Device-as-a-service startup Fleet expands beyond laptop leasing
French startup Fleet has been growing nicely over the past four years as the company has deployed nearly 10,000 devices with long-term leasing contracts. The company hasn’t raised any outside funding and is reinvesting as much of its revenue in the company as possible.
Originally, Fleet had a very simple product offering. Companies of all sizes could rent a fleet of MacBooks instead of buying them. Instead of spending a lot of money at once, companies could turn these capital expenditures into predictable operating expenditures.
The Fleet team has designed the company so that it remains as lean as possible. It doesn’t have any warehouse with huge piles of laptops. It doesn’t have a big credit line with a bank.
When a client orders a bunch of laptops, it sends a request to a financial partner based on several criteria so that it can finance those devices. The client signs a contract on Fleet’s website and then the order is processed.
“We are connected to the APIs of seven financial partners in France — they represent pretty much the entire market. We have completely automated the process,” Fleet co-founder and CEO Alexandre Berriche told me.

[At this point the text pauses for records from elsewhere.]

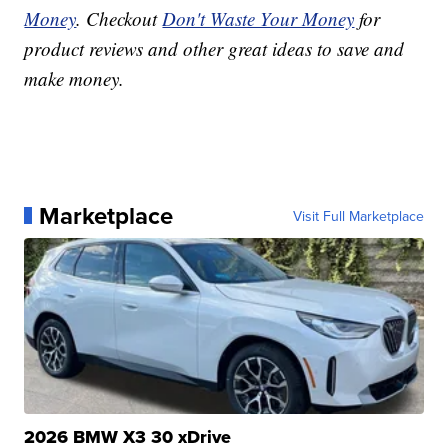
Money
. Checkout
Don't Waste Your Money
for
product reviews and other great ideas to save and
make money.
Marketplace
Visit Full Marketplace
2026 BMW X3 30 xDrive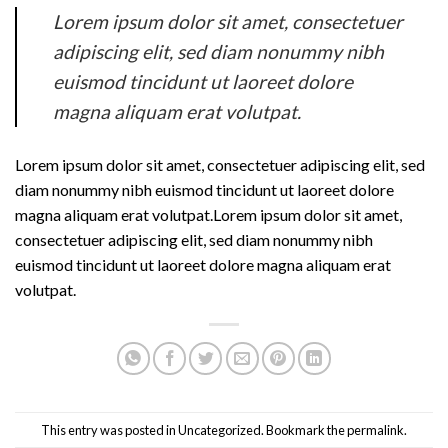
Lorem ipsum dolor sit amet, consectetuer
adipiscing elit, sed diam nonummy nibh
euismod tincidunt ut laoreet dolore
magna aliquam erat volutpat.
Lorem ipsum dolor sit amet, consectetuer adipiscing elit, sed
diam nonummy nibh euismod tincidunt ut laoreet dolore
magna aliquam erat volutpat.Lorem ipsum dolor sit amet,
consectetuer adipiscing elit, sed diam nonummy nibh
euismod tincidunt ut laoreet dolore magna aliquam erat
volutpat.
This entry was posted in
Uncategorized
. Bookmark the
permalink
.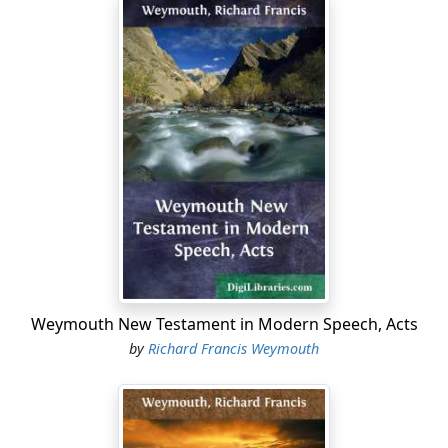
Weymouth New Testament in Modern Speech, Acts
by
Richard Francis Weymouth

Fleet’s pricing is transparent. The company displays on its website how much it’s going to cost to order a specific laptop model. “We price our devices in a way that it takes into account the rates because it depends on the risk of the customer, the size of the orders and also the suppliers,” Berriche said.

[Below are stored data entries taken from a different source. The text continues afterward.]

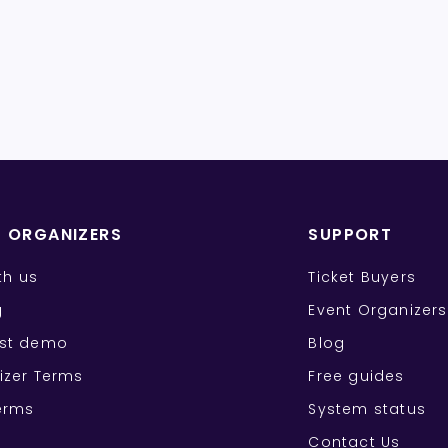
T ORGANIZERS
SUPPORT
ith us
Ticket Buyers
g
Event Organizers
st demo
Blog
izer Terms
Free guides
erms
System status
Contact Us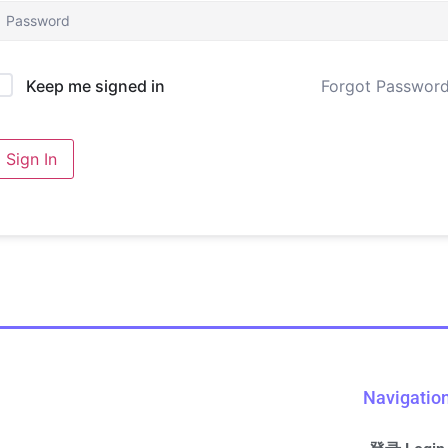
Forgot Passwor
Keep me signed in
Sign In
Navigatio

If a Fleet customer files for bankruptcy, the financial institution is responsible of the credit line. Fleet doesn’t carry any risk in case of a failed payment.

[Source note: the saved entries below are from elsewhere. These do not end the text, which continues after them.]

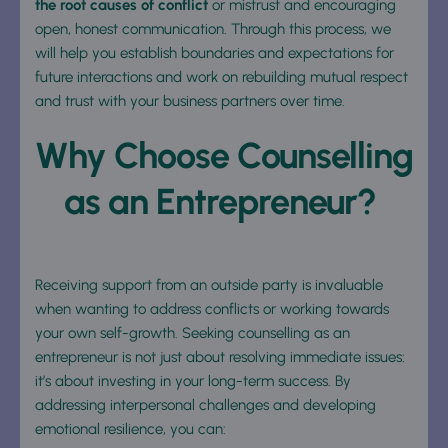
the root causes of conflict 
or mistrust and encouraging 
open, honest communication. Through this process, we 
will help you establish boundaries and expectations for 
future interactions and work on rebuilding mutual respect 
and trust with your business partners over time.
Why Choose Counselling 
as an Entrepreneur? 
Receiving support from an outside party is invaluable 
when wanting to address conflicts or working towards 
your own self-growth. Seeking counselling as an 
entrepreneur is not just about resolving immediate issues: 
it’s about investing in your long-term success. By 
addressing interpersonal challenges and developing 
emotional resilience, you can:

But financial companies are willing to work with Fleet because it’s hard to address that market — and very small companies in particular. A company can order a single laptop on Fleet. It works because it’s automated.
And because many startups are currently trying to increase their runway, companies can also lease back their devices using Fleet to spread out the cost of their existing equipment over time.
Expanding beyond laptops
In addition to Mac and Windows laptops, Fleet has added other things that you can rent on its platform, such as smartphones, tablets, accessories, and even phone booths and furniture.
Some of Fleet’s customers are reaching the end of their laptop leases after three years, which means that they’re eligible for refreshes. That’s why the company now has a proper donation program for unused devices. Fleet partners with nonprofits and can redirect old laptops to teams that could still use these computers. Fleet also accepts laptops that weren’t originally issued through its platform.
The startup now wants to add new features and services. For instance, Fleet has partnered with Evy to offer insurance products. The company also wants to add mobile device management (MDM) features to locate lost devices and remotely lock them.
The idea is that centralizing products like MDM has some value in itself as you don’t need to think about it — you don’t need to compare different services and sign a new contract with yet another company.
“I’m really inspired by this U.S. company called Rippling. We have unbundled SaaS products so much that recreating tools that can handle everything from A to Z on a big segment has some value,” Berriche said. “We’re building the operating system for the workplace.”